Researchers found that calm, residential streets were the safest places for riding. But even unprotected bike lanes had lower injury rates than two-way, protected street-level bike lanes, the study showed.

Most injuries the study examined were minor, and only about half involved cars — including injuries from falling off a bike to avoid a car or crashing into a parked car.

Cicchino and her team noted that protected bike lanes work well at reducing the most dangerous crashes for cyclist — mid-block, high-speed, from-behind collisions with cars. But protected bike lanes with many intersections — especially two-way lanes — produced many conflicts, including conflicts with pedestrians, the study found.

The authors stressed that the potential for conflicts doesn't mean that protected bike lanes are worse for safety than nothing. Rather, the findings indicate the need for careful engineering and more safety research.
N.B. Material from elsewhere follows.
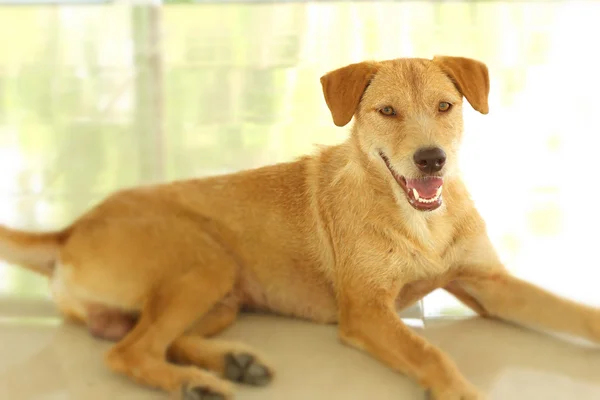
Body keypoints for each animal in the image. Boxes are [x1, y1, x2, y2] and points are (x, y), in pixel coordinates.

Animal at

The authors recommended countermeasures to reduce pedestrian use of two-way, protected bike lanes, including placing bike lanes at sidewalk level. Two-stage turn boxes, protected intersections, and special traffic signal with phases for cyclists also could help reduce more minor injuries, they wrote. Planners should try to avoid places with many driveways when considering where to install protected bike lanes, the study said.

One limitation of the study was that the authors did not compare the safety of the different bike lanes based on the severity of injuries that occurred in them. The study also did not control for the busyness of streets; those with two-way, protected bike lanes may have been the most crowded with drivers and pedestrians, producing more conflicts.